The Lake
CHARLES SPIELBERGER
GEORGE TILTED
my wheel-chair back, gripped it firmly, and we
slowly descended the steep lawn of the boarding-house to a fenced
meadow. George lifted away the two planks that had been crossed
to bar the gate, doing it quickly because they were hot, and he tried
to push me along. But the ground was too stump-filled and rocky and
dung-crusted for my wheel-chair.
"You'll have to walk," said George. "Why don't you stay with
Ma, and come down later?"
"Mamma promised me I could go, George. She said you'd take
me if I was good in the car. I want to go. I'm going."
"You're always good at the wrong time," said George. "Look,
I'll let you row with me if you wait. How would you like that?"
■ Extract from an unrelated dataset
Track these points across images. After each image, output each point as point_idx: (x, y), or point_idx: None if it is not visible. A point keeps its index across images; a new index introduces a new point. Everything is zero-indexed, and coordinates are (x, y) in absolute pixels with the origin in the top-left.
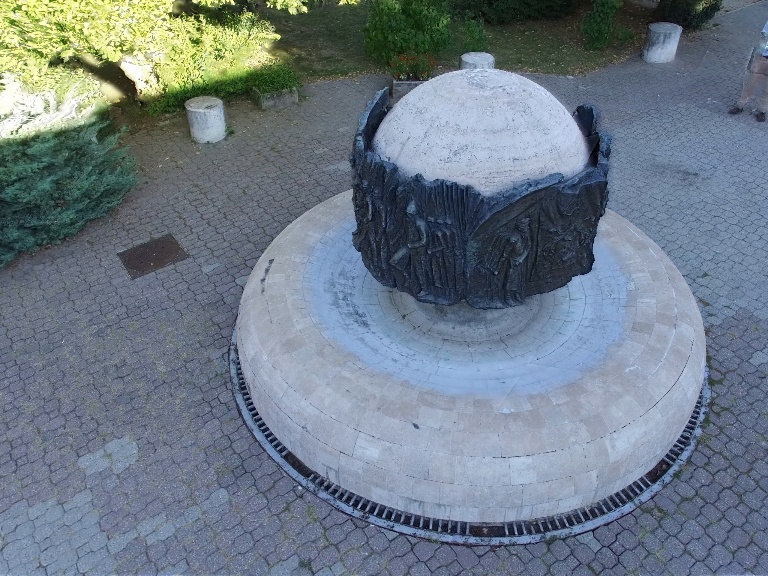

"I want to go now," I said.
"You'll get tired, and it'll be twice as long. Ma could bring
you to the lake in a couple of minutes. I'd row you around the whote
lake if you'd wait."
"No, I'm going now."
He raised me to my feet, and, with
his
large hands supporting
me below my arm-pits, I struggled along. The sun bit into me, and
the air seemed choked. I wore a metal piece on my left leg, whose
edge cut my flesh now, and I had on a corset-like apparatus for keep–
ing my spine rigid, which twisted about with great discomfort, and
made me sweat miserably. I soon started to pant, my heart swinging
back and forth like an old bell. I stopped to rest. Ahead, at a distance
of perhaps three hundred feet, the lake sprawled, shimmering. I blew
away some green flies that roared about me, in golden armor, stinging
me. At my left was a barn, and fragrance came from hay already
piled to the loft's open windows; to my right, I saw black and white
cows clustered, then a little wood, and, high up and far off, blue–
shawled mountains.
"You've rested enough," said George. "Hurry up now, Jerry.
We'll never get there at this rate. Don't be lazy. Hurry up now.